Seandainya ada seorang
saja diantara mereka yang mau melihat kepadaku, anak perempuan yang
mengharapkan ibu dan ayahnya, bukan anak yang terlalu kesepian, perhatian itu
tak pernah kudapatkan, mereka tertarik pada masa lalu, memfokuskan diri untuk
mencari dan mencari, dan apa yang mereka temui? Akan mereka dapati
bertahun-tahun nanti, seolah bocah kecil itu, yang adalah aku, bisa
memprediksi.
Menginjak remaja,
semuanya terasa jelas, ibuku, bersama para pemuda, berusia…seperti anaknya yang
hilang, yang sejarah kehilangannya kuketahui dari bisik-bisik di bibir beracun
para keluarga dalam sebuah pesta.
Selama bertahun-tahun,
ternyata ibuku masih tidak bisa mengubur
masa lalunya selalu dihantui rasa bersalah. Sementara aku memang masih terlalu
muda, labil, dan butuh pelarian, kulakukan apa yang bisa kulakukan; merusak
diri, merusak orang lain, mempermainkan, menhancurkan, dan memandang ibuku
seperti perempuan tak bermoral, meyakinkan otakku, bahwa ibuku seperti tante
girang yang menukar uang untuk nafsu, padahal aku tau dia mencari putranya,
anaknya, saudaraku, kakak laki-lakiku.

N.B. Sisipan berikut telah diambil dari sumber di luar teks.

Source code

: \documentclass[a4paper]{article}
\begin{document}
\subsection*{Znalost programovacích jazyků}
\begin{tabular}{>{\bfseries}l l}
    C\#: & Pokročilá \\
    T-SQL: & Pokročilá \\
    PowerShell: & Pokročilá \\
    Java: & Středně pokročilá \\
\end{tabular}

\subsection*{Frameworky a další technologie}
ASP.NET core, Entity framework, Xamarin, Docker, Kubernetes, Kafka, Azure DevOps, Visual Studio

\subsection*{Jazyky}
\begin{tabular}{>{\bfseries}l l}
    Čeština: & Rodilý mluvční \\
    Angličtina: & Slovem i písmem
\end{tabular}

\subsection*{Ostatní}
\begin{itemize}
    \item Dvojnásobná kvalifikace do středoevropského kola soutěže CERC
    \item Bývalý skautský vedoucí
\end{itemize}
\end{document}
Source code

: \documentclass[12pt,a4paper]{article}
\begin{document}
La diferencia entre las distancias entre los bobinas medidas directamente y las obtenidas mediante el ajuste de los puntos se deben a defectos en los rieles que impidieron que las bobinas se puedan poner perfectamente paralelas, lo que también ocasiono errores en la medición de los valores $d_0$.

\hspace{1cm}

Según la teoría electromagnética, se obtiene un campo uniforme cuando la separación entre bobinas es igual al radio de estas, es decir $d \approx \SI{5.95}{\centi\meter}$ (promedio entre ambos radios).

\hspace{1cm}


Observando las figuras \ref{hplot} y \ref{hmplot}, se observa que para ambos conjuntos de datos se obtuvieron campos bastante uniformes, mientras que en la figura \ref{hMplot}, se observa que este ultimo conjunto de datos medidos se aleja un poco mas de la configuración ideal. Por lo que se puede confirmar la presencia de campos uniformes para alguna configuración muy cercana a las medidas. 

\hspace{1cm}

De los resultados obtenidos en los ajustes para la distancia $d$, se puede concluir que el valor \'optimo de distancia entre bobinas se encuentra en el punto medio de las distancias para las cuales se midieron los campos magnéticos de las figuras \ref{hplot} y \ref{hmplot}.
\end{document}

Tapi aku tak peduli, tak mau melihat
dari sudut pandangnya.
Otak egoisku minta
dibenarkan … harusnya dia tau,mereka tau; aku juga membutuhkannya, aku juga
ingin terlihat di depan matanya, aku perlu cintanya.
***
“Aku
baik-baik saja ma” aku meyakinkanya yang tampak menderita, akibat perbuatan
terkutukku, lagi-lagi aku melihat air mata di wajahnya, sebelumnya, air mata
itu membuatku senang, aku senang bila dia berduka, tapi kala itu, itu bukan
diriku, itu hanya aku yang otaknya telah diracuni sesuatu, zat adiktif
berbahaya yang menjadikan aku bukanlah aku.
“Sayang….”
Dia menangis, aku menghapus air matanya. Memeluknya dan menikmati kehangatan
yang nyaris tak pernah kudapatkan, kerinduan yang harus kutukarkan dengan
perjalan panjang yang menyakitkan, tak perlu kuingat proses mendapatkannya,
karena ternoda luka dan kesakitan, sekarang aku hanya perlu menikmati apa yang
harus kunikmati, ibuku, yang kumiliki kini, sepertinya kini matanya terbuka,
tau bahwa aku juga seharusnya dihargai sama dengan masa lalunya.